Xi Kathy Zhou
Associate Professor, Division of Biostatistics and Epidemiology, Department of Healthcare Policy and ResearchWeill Medical College of Cornell University
Classification of Missense Mutations of Disease Genes
Missense mutations of disease genes pose a challenging classification problem because of the uncertainty associated with their implications to the risk of disease. Assessing the risk implications is often complicated by small sample size and lack of an appropriate functional assay. For large genes such as BRCA1 and BRCA2, it is common to infer risk implications from pedigree data. It is typical to have a relatively small sample size for each mutation, and to only have pedigrees of individuals who are selected because of a high disease rate in the family. This selection mechanism is likely to overstate the mutation's contribution to risk of disease. In this study, we develop a Bayesian hierarchical methodology which classifies missense mutations as deleterious or non-deleterious based on mutation specific penetrances estimated from pedigree data. We consider multiple competing genes and multiple phenotypes (e.g. cancer sites). The basis of our approach is to model the age--dependent mutation--specific penetrance functions by a hazard mixture of the phenocopy rate and penetrance of deleterious mutations. This permits us to take the age effect into account while accommodating limited sample size. We assume penetrances of known deleterious mutations and phenocopy rates are estimated in previous studies. Using this mixture model for penetrance as the basis, we develop a Bayesian hierarchical approach to classify missense mutations. The mixture parameter above is a composite of the deleteriousness of the mutation and the selection bias.
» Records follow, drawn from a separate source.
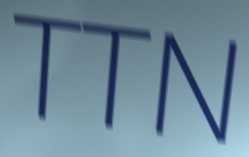
TTN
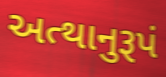
અત્થાનુરૂપં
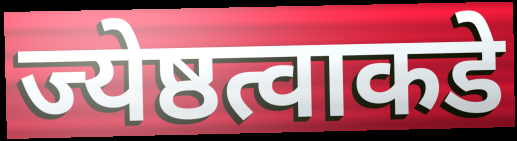
ज्येष्ठत्वाकडे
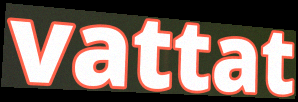
vattat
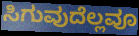
ಸಿಗುವುದೆಲ್ಲವೂ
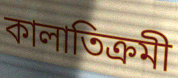
কালাতিক্রমী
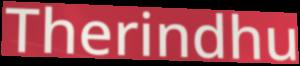
Therindhu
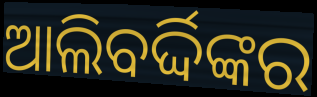
ଆଲିବର୍ଦ୍ଦିଙ୍କର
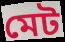
মেট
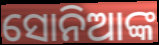
ସୋନିଆଙ୍କ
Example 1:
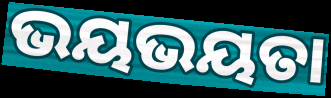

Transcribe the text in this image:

ଭୟଭୟତା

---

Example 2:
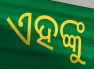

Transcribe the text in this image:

ଏହଙ୍କୁ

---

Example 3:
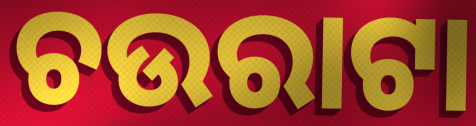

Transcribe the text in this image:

ଚଉରାଟା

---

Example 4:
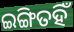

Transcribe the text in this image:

ଇଙ୍ଗିତହିଁ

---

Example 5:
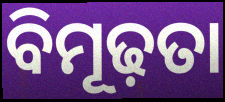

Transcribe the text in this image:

ବିମୂଢ଼ତା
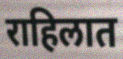
राहिलात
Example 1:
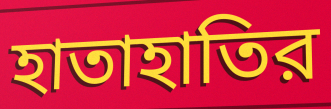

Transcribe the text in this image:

হাতাহাতির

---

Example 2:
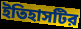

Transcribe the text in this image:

ইতিহাসটির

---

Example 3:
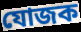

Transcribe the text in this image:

যোজক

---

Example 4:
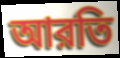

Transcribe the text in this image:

আরতি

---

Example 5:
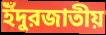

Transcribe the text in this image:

ইঁদুরজাতীয়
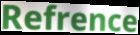
Refrence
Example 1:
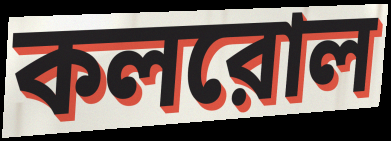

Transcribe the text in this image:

কলরোল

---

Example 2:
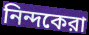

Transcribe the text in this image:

নিন্দকেরা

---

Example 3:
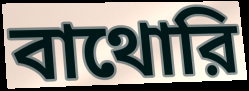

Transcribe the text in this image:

We compare these parameters to similarly estimated penetrances of known deleterious mutations and common polymorphisms. This allows us to separate the deleteriousness component from the bias component, and thus to reduce the effect of the selection bias inherited from the data collection mechanism, since pedigrees identified through probands that are either negative (mostly with common polymorphisms) or positive (with known deleterious mutations or missense mutations) are collected based on the same sampling scheme. The model also takes into account the imperfect sensitivity of genotyping. Model parameters are estimated by using Markov Chain Monte Carlo methods. This approach is applied to the study of a sample of BRCA1 and BRCA2 missense mutations, using data collected at the Duke University Medical Center.